The offensive on Tripoli by forces loyal to commander Khalifa Haftar has only escalated over the past weeks, despite a chorus of calls for a cease-fire so the war-torn country's weak health system can respond to the coronavirus pandemic. U.N. Secretary-General Antonio Guterres has renewed his pleas for a cease-fire as the Islamic holy month of Ramadan began Friday.
The Tripoli-based health ministry also said that along with the three fatalities, three African migrant workers were wounded in Friday's attack on the neighborhood of Ain Zara and were being treated in the city's field hospital.
The U.N.'s acting special envoy to Libya, Stephanie Williams, raised the alarm at a press conference on Thursday about the "horrible, intense shelling" of Tripoli's densely populated neighborhoods. While attacks escalate, a round-the-clock curfew to slow the spread of coronavirus has trapped many inside their homes.

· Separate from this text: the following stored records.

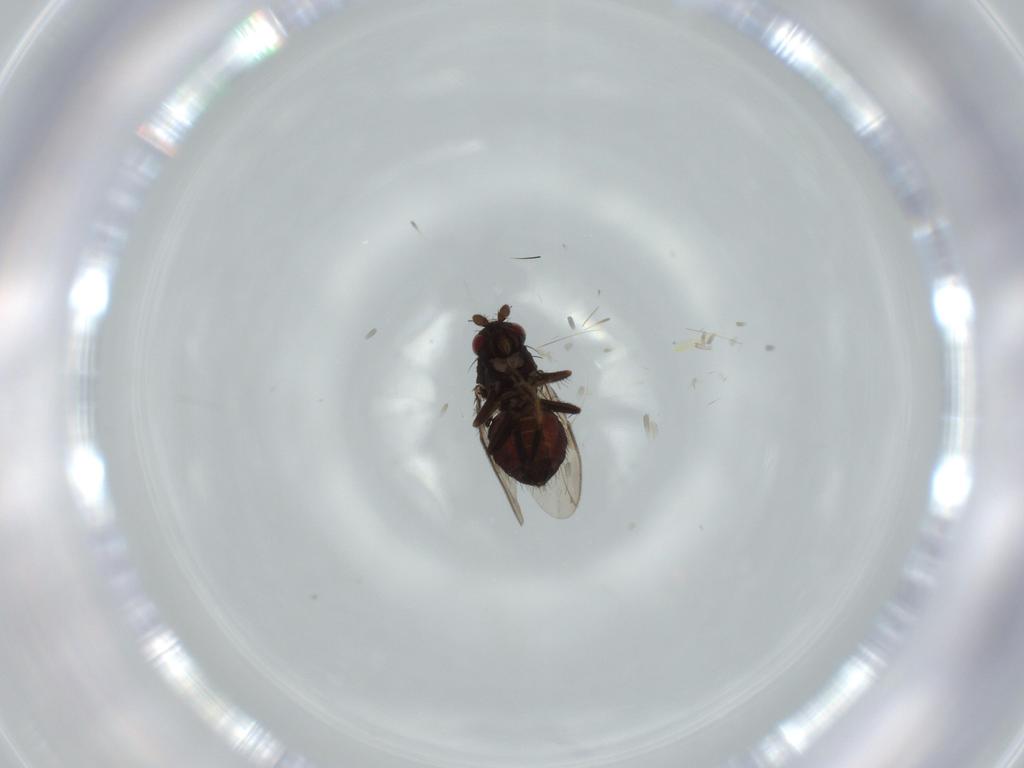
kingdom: Animalia
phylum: Arthropoda
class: Insecta
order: Diptera
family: Sphaeroceridae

The violence has been described as some of the worst since the country slid into chaos after the 2011 uprising that toppled and killed longtime ruler Moammar Gadhafi.
Militias in western Libya, allied with the Tripoli government, said they launched airstrikes Friday on al-Waitya, a southwestern airbase they are pushing to seize from Haftar's forces. The base is a gateway to western Libya and has been at the center of fighting in recent weeks.
Backed by armed Turkish drones, the western forces recently closed in on the town of Tarhuna, a bastion of support for Haftar. The ongoing siege of the town has displaced at least 3,000 civilians, according to U.N. estimates.
The pandemic may have grounded flights and closed borders around the world, but that has not stopped foreign backers on both sides of Libya's conflict from sending weapons and mercenaries into the country via cargo flights and vessels, said the U.N. official.
"Libya has become an experimental field for all kinds of new weapon systems," Williams said.
Haftar receives fighter jets and drones from the United Arab Emirates and Egypt. Russia has also deployed trained mercenaries in Libya through a private security contractor, the Wagner Group, to boost Haftar's assault.